The report was completed in January but sent to select committees on Capitol Hill just this week. The administration sat on the report in the wake of the attempted bombing of a Detroit-bound airliner on Christmas Day because there was little public or congressional appetite for further discussion of its plan to close the military detention center.”
The New York Times covered the story here. As Thomas Joscelyn points out in the Weekly Standard, the Times and other media have erroneously described detainees (other than the Chinese Uighurs) as eligible for release:
“The Task Force distinguishes between detainee “releases” and “transfers.” Release “is used to mean release from confinement without the need for continuing security measures in the receiving country.” Transfer “is used to mean release from confinement subject to appropriate security measures.” The distinction is an important one.
None of the thirty Yemenis mentioned by the Times were placed in the approved for “release” category.
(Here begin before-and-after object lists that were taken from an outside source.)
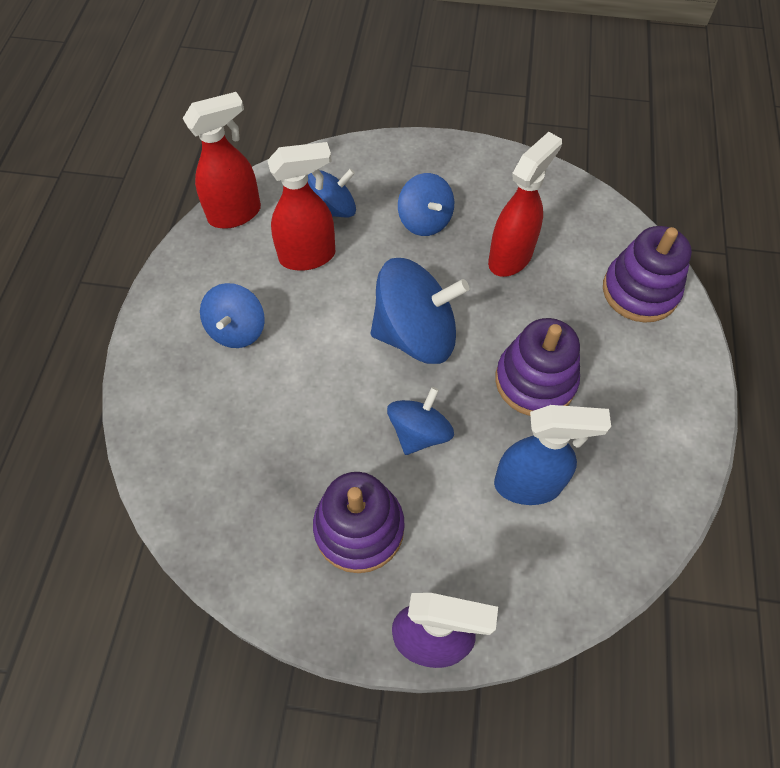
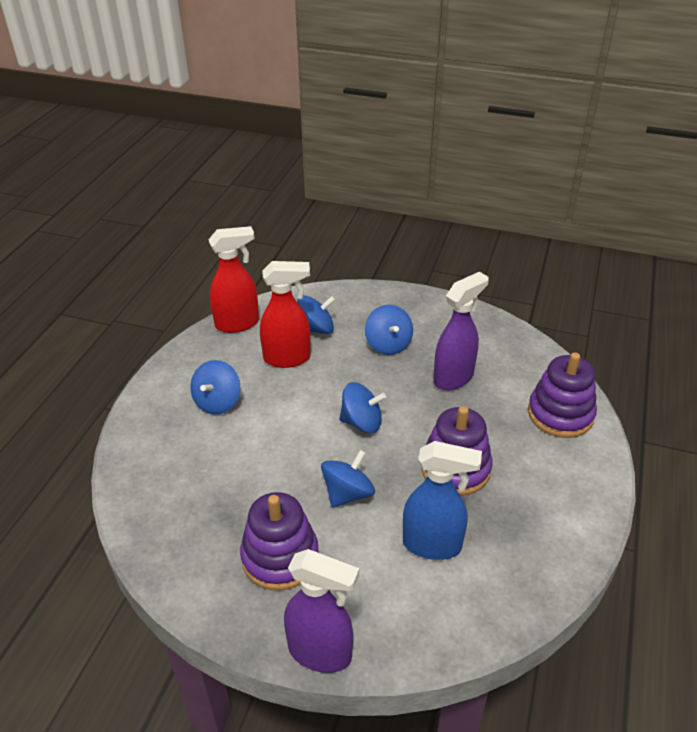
camera: 10 degrees right, 20 degrees down
(415, 334) = (362, 422): blue spinning top -> blue spinning top, size x0.60
(510, 257) = (454, 378): red spray bottle -> purple spray bottle

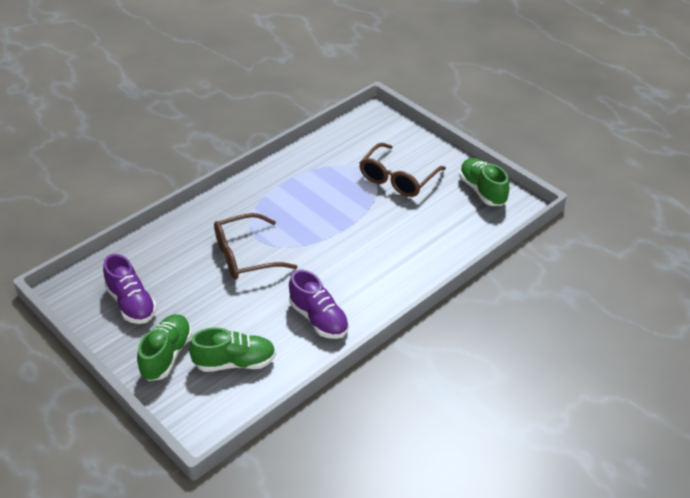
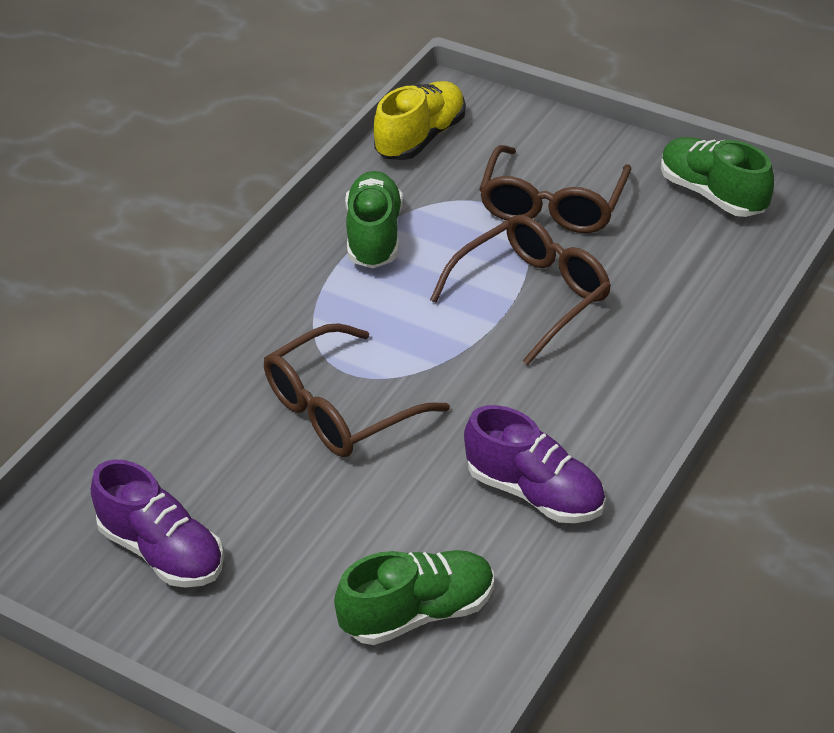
camera: 15 degrees left, 0 degrees up
(167, 355) = (280, 633): green shoe -> green shoe (374, 236)
(349, 131) = (421, 138): none -> yellow shoe
(365, 222) = (532, 296): none -> brown glasses

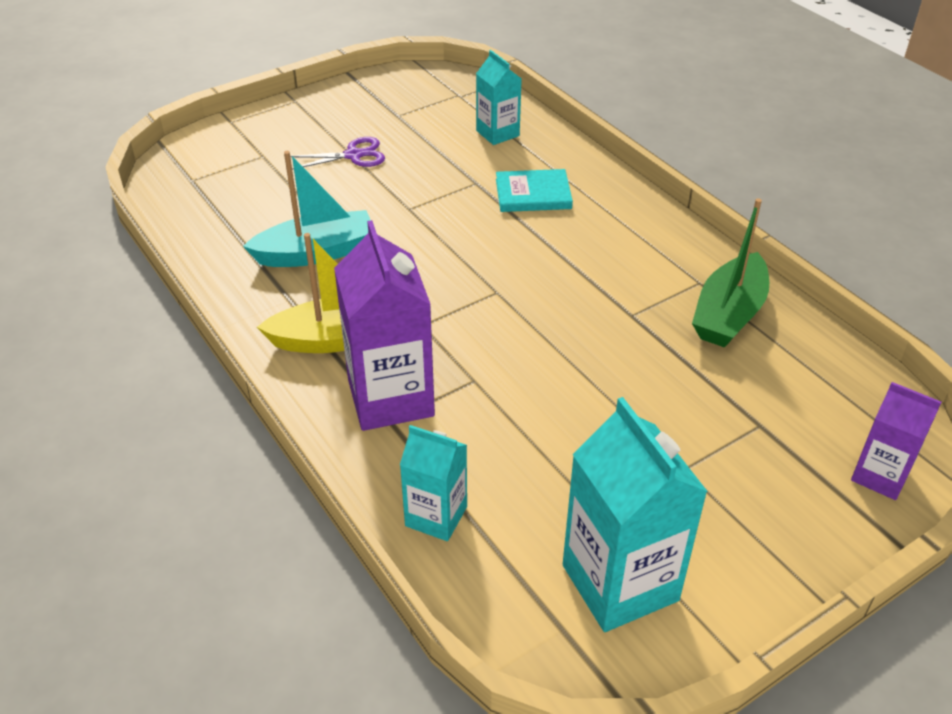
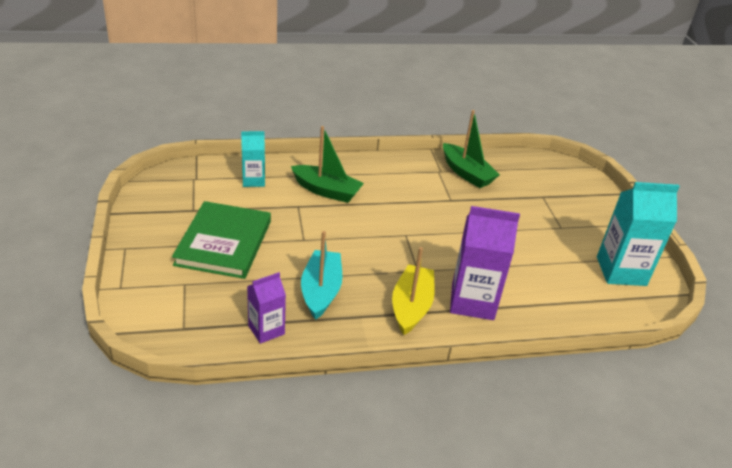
camera: 70 degrees left, 5 degrees down
(353, 155) = (224, 243): purple scissors -> green book
(436, 516) = (565, 313): turquoise carton -> none
(533, 194) = (326, 191): turquoise book -> green boat
(880, 475) = (583, 181): purple carton -> purple carton (266, 330)

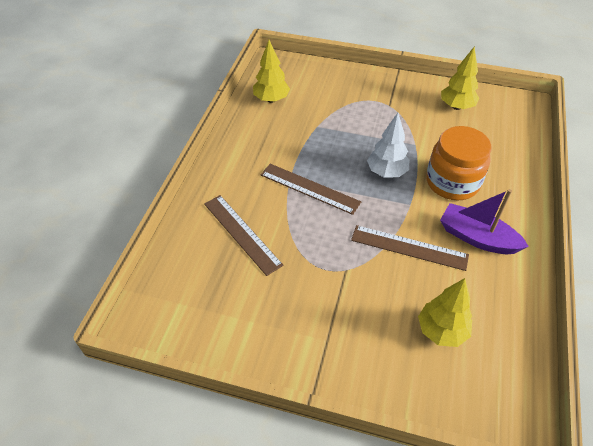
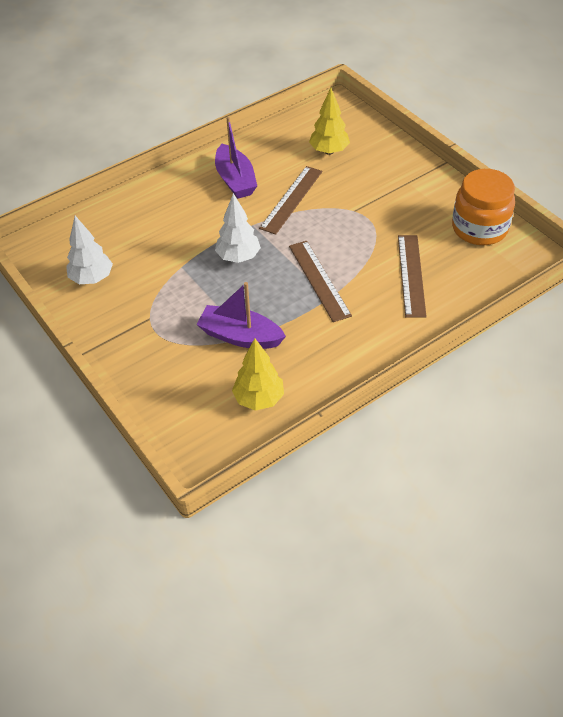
camera: 140 degrees left, 0 degrees up
(321, 124) = (240, 336): none -> purple boat
(409, 247) = (291, 199): brown ruler -> brown ruler turned 60 degrees clockwise
(452, 182) = (197, 221): orange jar -> orange jar (479, 228)
(456, 107) = (92, 278): yellow tree -> white tree

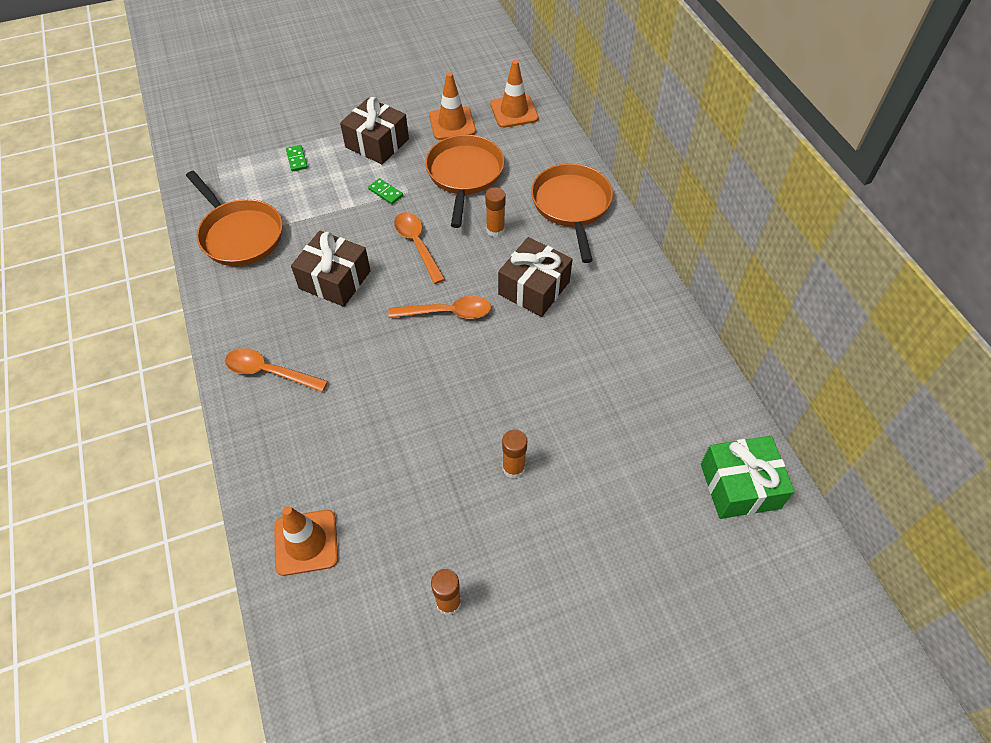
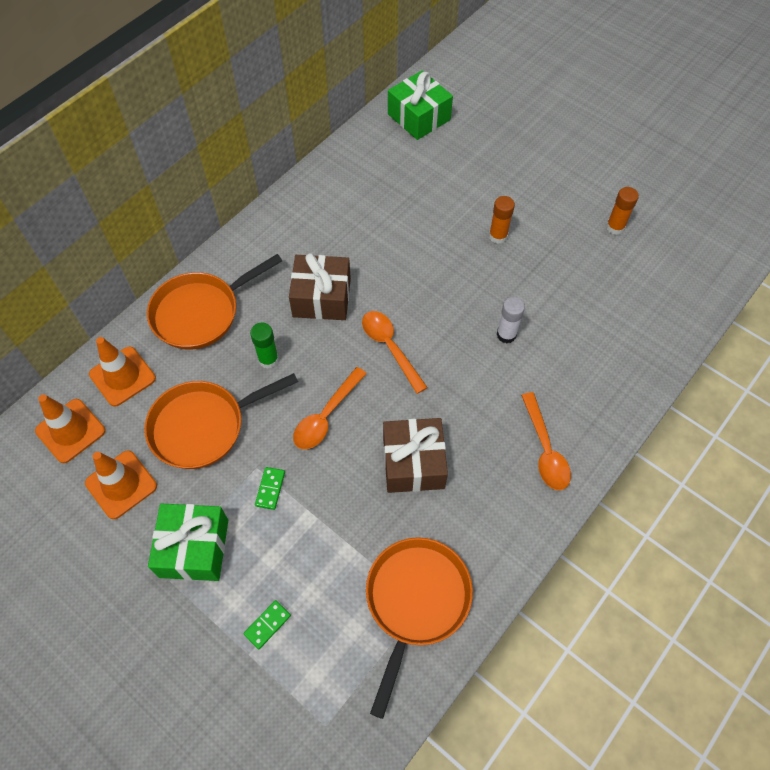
camera: 120 degrees left, 5 degrees up
(306, 542) = (649, 328): orange traffic cone -> orange traffic cone (122, 376)
(377, 143) = (194, 548): brown gift -> green gift
(395, 407) = (506, 334): none -> white glue stick
(495, 230) = (268, 359): orange glue stick -> green glue stick

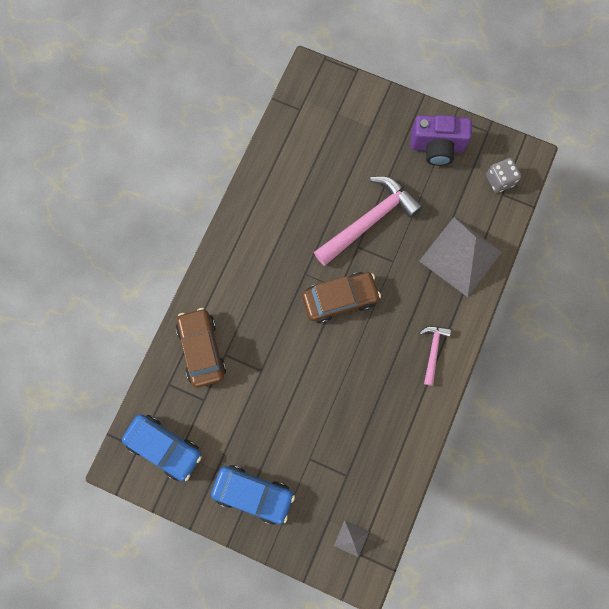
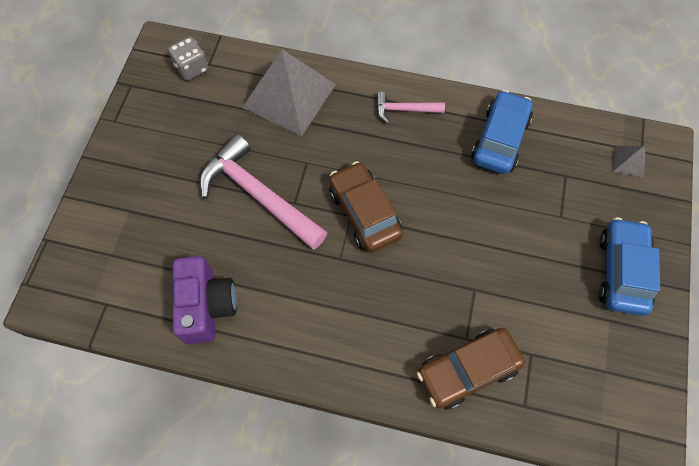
camera: 100 degrees left, 10 degrees down
(164, 447) = (605, 392): blue car -> blue car (499, 139)
(437, 147) = (154, 134): purple camera -> purple camera (207, 306)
All of them were placed in the approved for “transfer” category.
The chief reason the Task Force placed them in what it calls “conditional” detention is that Yemen cannot provide the “appropriate security measures” that are required to transfer them.
According to the Task Force, the 30 Yemeni detainees “are not approved for repatriation to Yemen at this time, but may be transferred to third countries, or repatriated to Yemen in the future if the current moratorium on transfers to Yemen is lifted and other security conditions are met.”
The Times’s misreporting on these 30 Yemeni detainees is not unique. The press continually gets this wrong. Virtually every time a detainee is transferred from Gitmo, the press reports that he has been “cleared for release.” (To be fair, I have mistakenly used this phrase in the past, although not in the same manner.) The implication of this phrasing is that the detainees in question are either innocent or no longer a threat. Neither implication is true.
The truth is, the Task Force made it clear that no detainees (other than the Uighurs) have been “approved for release.” The 156 total detainees who have been approved for transfer (126 approved for transfer, plus 30 Yemenis in “conditional” detention) are all considered to pose at least some risk.
As the Task Force explained, “It is important to emphasize that a decision to approve a detainee for transfer does not reflect a decision that the detainee poses no threat or no risk of recidivism.”
The head of the Task Force, Matthew Olsen, elaborated on this in an earlier interview with BBC News. “No decision about any of these detainees is without some risk,” Olsen said.
The detainees approved for transfer by the Obama administration are, quite simply, the ones they are willing to assume “some risk” on.”
In the legal world, Assumption of the Risk is a term used in tort law. I guess it has a new meaning now.